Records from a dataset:
____

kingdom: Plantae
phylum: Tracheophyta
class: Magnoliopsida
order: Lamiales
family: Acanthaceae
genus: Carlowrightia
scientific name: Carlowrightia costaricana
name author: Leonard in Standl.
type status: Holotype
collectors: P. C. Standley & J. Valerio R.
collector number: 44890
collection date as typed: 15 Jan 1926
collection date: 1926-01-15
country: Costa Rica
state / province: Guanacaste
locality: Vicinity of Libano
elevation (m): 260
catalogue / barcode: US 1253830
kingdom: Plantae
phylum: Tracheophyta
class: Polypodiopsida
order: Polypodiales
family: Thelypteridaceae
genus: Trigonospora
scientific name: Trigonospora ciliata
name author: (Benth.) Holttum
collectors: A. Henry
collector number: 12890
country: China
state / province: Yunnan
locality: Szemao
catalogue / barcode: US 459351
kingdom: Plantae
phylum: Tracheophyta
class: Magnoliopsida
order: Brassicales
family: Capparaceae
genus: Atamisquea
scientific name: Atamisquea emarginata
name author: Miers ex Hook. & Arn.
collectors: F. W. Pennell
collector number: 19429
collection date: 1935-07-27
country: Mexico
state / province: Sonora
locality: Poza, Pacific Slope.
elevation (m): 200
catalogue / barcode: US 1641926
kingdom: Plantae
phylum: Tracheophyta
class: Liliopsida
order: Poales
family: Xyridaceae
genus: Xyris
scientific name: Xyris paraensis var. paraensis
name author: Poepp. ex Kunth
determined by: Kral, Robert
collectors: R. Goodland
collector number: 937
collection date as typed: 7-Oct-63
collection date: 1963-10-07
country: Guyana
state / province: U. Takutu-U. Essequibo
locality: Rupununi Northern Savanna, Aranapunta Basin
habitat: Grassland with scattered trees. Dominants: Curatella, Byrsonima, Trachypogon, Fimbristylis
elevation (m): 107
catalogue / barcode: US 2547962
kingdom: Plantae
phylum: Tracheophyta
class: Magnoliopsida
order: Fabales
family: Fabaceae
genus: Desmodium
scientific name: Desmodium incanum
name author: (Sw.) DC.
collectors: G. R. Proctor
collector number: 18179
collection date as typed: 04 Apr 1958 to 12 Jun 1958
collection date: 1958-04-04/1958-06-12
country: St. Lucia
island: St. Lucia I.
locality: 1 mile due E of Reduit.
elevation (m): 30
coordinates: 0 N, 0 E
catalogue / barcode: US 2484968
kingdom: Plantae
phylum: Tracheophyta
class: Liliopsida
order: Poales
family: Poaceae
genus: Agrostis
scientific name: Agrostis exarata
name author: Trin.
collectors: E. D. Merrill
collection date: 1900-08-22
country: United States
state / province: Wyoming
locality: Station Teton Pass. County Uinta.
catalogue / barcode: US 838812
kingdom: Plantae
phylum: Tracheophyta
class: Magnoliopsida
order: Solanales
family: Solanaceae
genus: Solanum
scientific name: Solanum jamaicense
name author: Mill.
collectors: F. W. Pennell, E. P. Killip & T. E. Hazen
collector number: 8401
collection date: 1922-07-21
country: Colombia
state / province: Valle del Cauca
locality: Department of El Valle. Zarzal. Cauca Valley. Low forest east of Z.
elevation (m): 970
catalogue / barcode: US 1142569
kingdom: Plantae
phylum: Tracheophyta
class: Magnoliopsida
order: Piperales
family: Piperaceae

____

*Given task*:
Tally the lines of the material that contain the string "province", treating uppercase and lowercase as different. Give only the number.

*Solution to this problem*:
6